Le site Web du Center for Strategic and International Studies, un groupe de réflexion américain, a publié le 19 un article indiquant que l'objectif actuel de la conception de puces et de la R&D est que la conception de circuits semi-conducteurs nécessite d'importantes dépenses de R&D - l'utilisation d'outils d'automatisation de la conception électronique, l'utilisation des droits de propriété intellectuelle et les coûts de main-d'œuvre, etc., qui continueront tous à augmenter avec l'avancement de la technologie des semi-conducteurs. Par exemple, le développement d’une puce de 7 nanomètres nécessite environ 223 millions de dollars américains, tandis que le développement d’une puce de 3 nanomètres de nouvelle génération nécessite 650 millions de dollars américains, soit environ trois fois le coût de développement d’une puce de 7 nanomètres. De plus, la fabrication d'une unité centrale de traitement (CPU) avancée nécessite généralement plusieurs années d'intervention d'une entreprise de conception compétente, et il faut également plusieurs années pour intégrer le CPU sur la puce, ce qui augmente le coût du temps et de l'argent.
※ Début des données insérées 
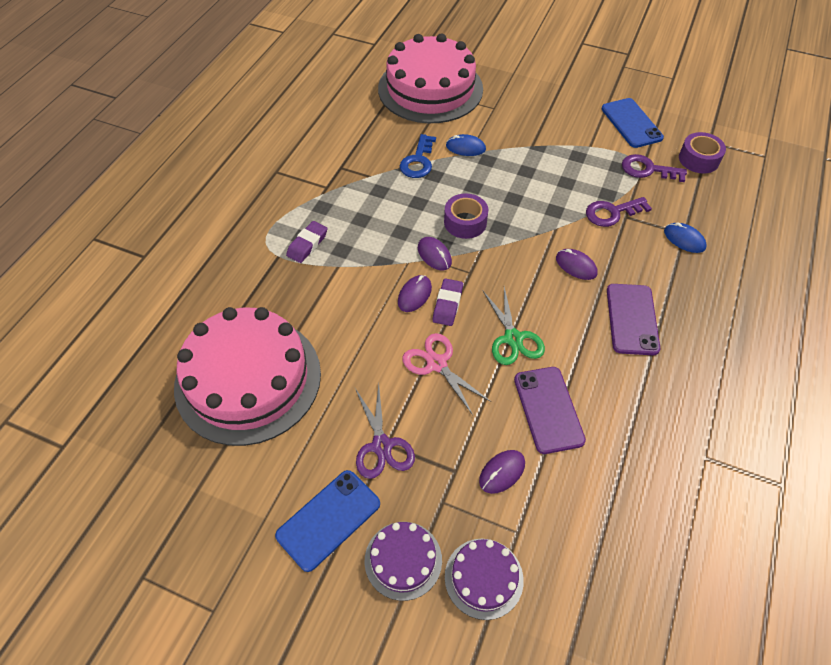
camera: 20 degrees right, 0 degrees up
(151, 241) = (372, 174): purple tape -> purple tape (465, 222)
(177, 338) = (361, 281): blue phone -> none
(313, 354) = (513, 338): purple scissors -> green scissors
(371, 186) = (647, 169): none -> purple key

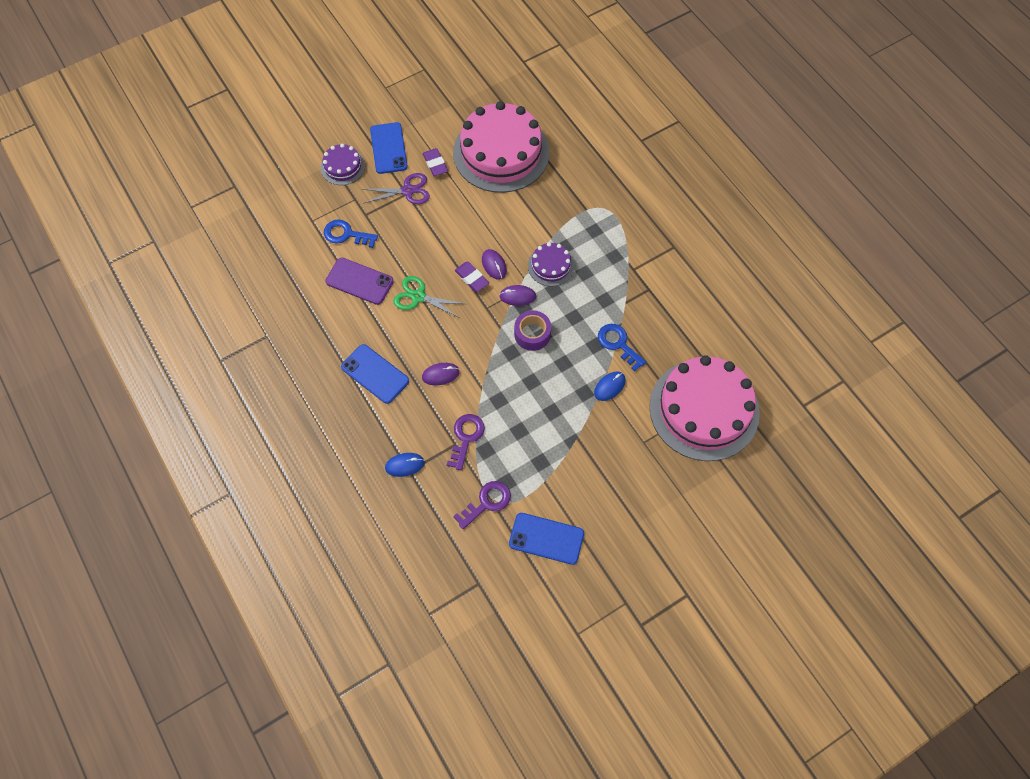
camera: 125 degrees right, 10 degrees up
(307, 244) = (584, 230): purple eraser -> purple eraser (435, 164)
(381, 446) = (408, 191): purple scissors -> purple scissors turned 150 degrees clockwise
(437, 364) = (435, 246): pink scissors -> none
(483, 578) = (305, 193): purple cake -> purple cake (551, 266)
(502, 472) = (346, 234): purple mouse -> blue key
(632, 319) = (375, 374): purple phone -> blue phone
(699, 159) = (467, 554): purple tape -> none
Certains analystes affirment qu'il est extrêmement difficile pour OpenAI de créer rapidement une usine de fabrication de semi-conducteurs de pointe. Selon l'actualité actuelle, on ne sait pas si le plan d'Ultraman est d'acheter directement des fonderies matures pour fabriquer des puces, ou de coopérer avec des fabricants de puces pour produire des puces, mais dans les deux cas, cela nécessitera beaucoup d'argent et de temps.
Concernant le développement futur de l’industrie des semi-conducteurs, Deloitte a prévenu qu’il y avait plusieurs points à noter. Premièrement, le marché des puces d’IA génératives en 2023 se caractérise essentiellement par le fait qu’il n’y a qu’un seul concepteur, et le concepteur s’appuie sur un fabricant avec une capacité de production limitée. À mesure que les acheteurs acquièrent autant de puces que possible et que de nouveaux fournisseurs entrent sur le marché et augmentent la capacité de production, les prix pourraient baisser, ce qui aurait un impact sur les revenus en 2025 et au-delà. Deuxièmement, lorsque les clients attendent de recevoir leurs marchandises, ils commandent souvent trop. Une fois que l’offre et la demande de puces d’IA seront équilibrées, les acheteurs pourront peut-être acquérir beaucoup plus de puces que ce dont ils ont besoin, puis en commander moins à mesure que de nouvelles capacités seront mises en ligne. Cela fait partie de « l’effet coup de fouet » (un phénomène d’amplification des variations de la demande dans la chaîne d’approvisionnement), qui explique également l’extrême cyclicité de l’histoire de l’industrie des puces. Troisièmement, presque tous les entraînements et calculs d’IA sont actuellement effectués à l’aide de la même puce d’IA générative, mais au fil du temps, des GPU (unités de traitement graphique), des CPU ou d’autres nouveaux processeurs plus avancés peuvent apparaître, entraînant une offre excédentaire de puces d’IA actuellement utilisées. Enfin, certains pensent que la forte demande de puces IA en 2023 et 2024 est une bulle et qu'il existe la possibilité d'une dépression d'ici 2025. Bien que cette voix ne soit pas une opinion dominante, elle mérite d'être vigilante.